↓

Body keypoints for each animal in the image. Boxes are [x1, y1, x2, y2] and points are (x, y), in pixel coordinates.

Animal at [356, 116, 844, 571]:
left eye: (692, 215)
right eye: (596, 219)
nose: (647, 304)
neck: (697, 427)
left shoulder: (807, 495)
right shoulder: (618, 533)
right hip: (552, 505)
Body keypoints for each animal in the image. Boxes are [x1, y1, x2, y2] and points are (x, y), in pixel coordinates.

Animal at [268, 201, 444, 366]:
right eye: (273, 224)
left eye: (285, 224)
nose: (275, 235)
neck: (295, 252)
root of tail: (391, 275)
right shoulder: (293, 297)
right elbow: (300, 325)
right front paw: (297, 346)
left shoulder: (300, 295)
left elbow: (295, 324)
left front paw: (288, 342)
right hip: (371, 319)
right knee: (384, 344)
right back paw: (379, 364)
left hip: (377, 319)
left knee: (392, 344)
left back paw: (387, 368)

↑
↓

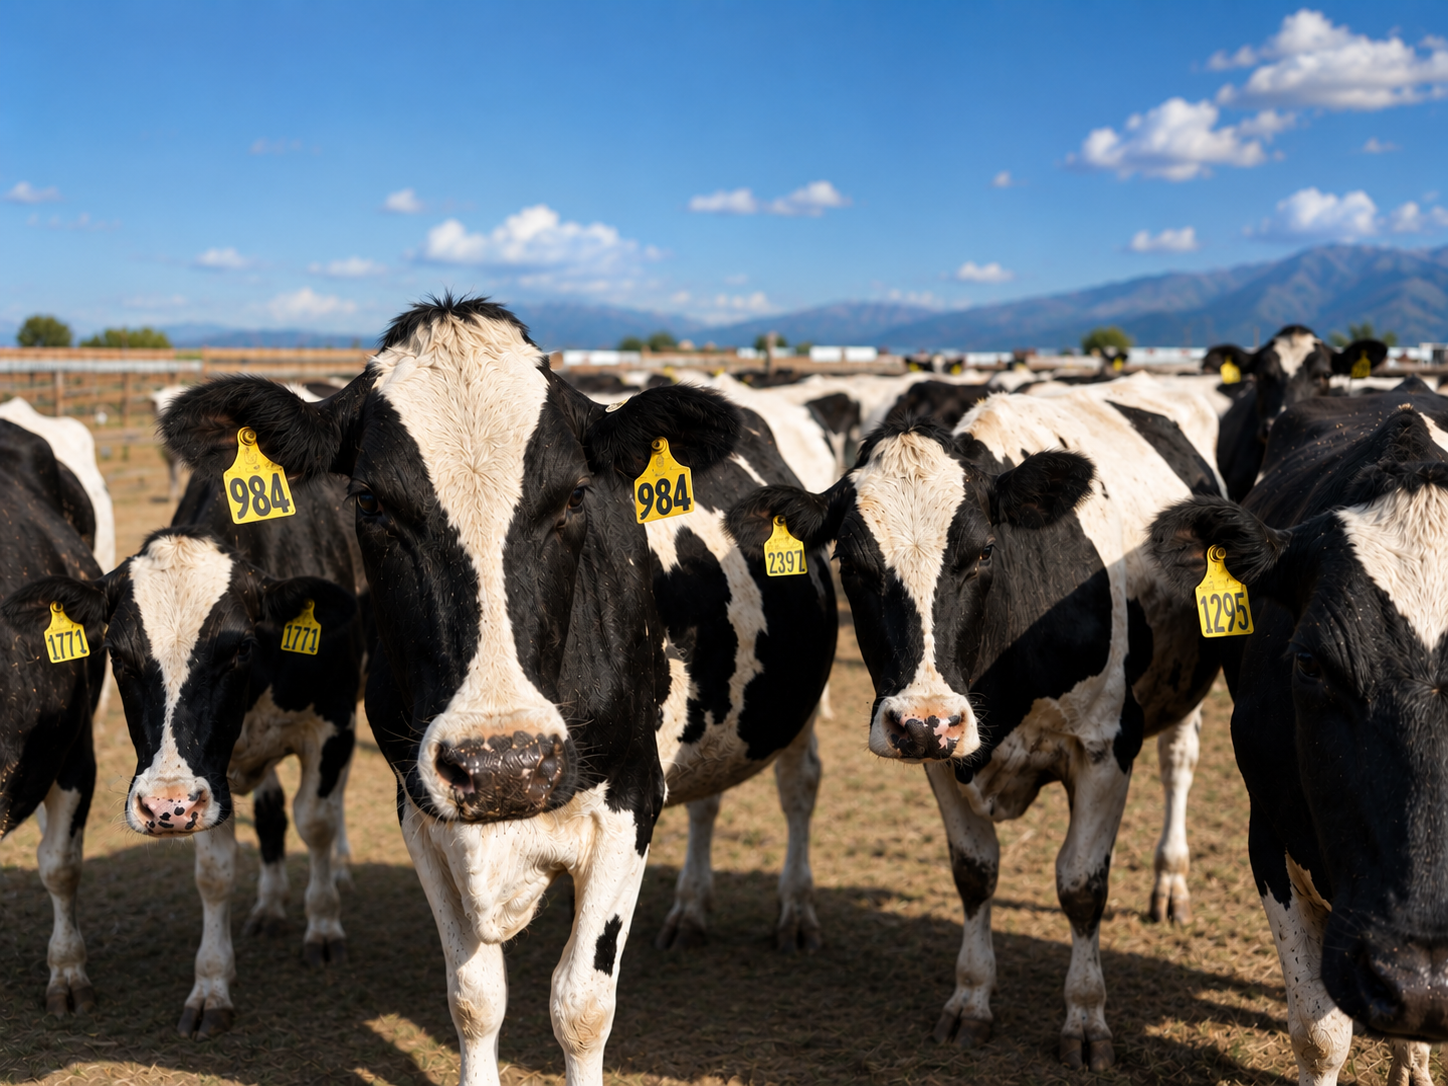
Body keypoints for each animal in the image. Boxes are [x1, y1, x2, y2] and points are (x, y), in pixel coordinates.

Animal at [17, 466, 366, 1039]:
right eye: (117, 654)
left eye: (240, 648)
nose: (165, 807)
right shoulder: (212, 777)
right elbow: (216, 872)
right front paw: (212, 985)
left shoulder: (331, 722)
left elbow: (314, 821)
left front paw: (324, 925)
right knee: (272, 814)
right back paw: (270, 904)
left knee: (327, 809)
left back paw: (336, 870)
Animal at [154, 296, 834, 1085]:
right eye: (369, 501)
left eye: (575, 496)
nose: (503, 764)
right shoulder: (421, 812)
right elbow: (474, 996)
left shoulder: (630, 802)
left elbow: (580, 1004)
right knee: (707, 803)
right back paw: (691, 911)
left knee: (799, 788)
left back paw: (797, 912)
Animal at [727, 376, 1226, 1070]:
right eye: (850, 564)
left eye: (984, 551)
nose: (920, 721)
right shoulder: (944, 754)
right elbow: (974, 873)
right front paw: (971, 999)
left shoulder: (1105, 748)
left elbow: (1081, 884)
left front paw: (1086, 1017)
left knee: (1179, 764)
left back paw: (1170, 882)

↑

- [WHAT YOU WILL DO] From the records above, repeat exactly the lines from the one with "left eye: (984, 551)" through the one with "left back paw: (1170, 882)", both included.

- [RESPONSE FOR THIS EXERCISE]
left eye: (984, 551)
nose: (920, 721)
right shoulder: (944, 754)
right elbow: (974, 873)
right front paw: (971, 999)
left shoulder: (1105, 748)
left elbow: (1081, 884)
left front paw: (1086, 1017)
left knee: (1179, 764)
left back paw: (1170, 882)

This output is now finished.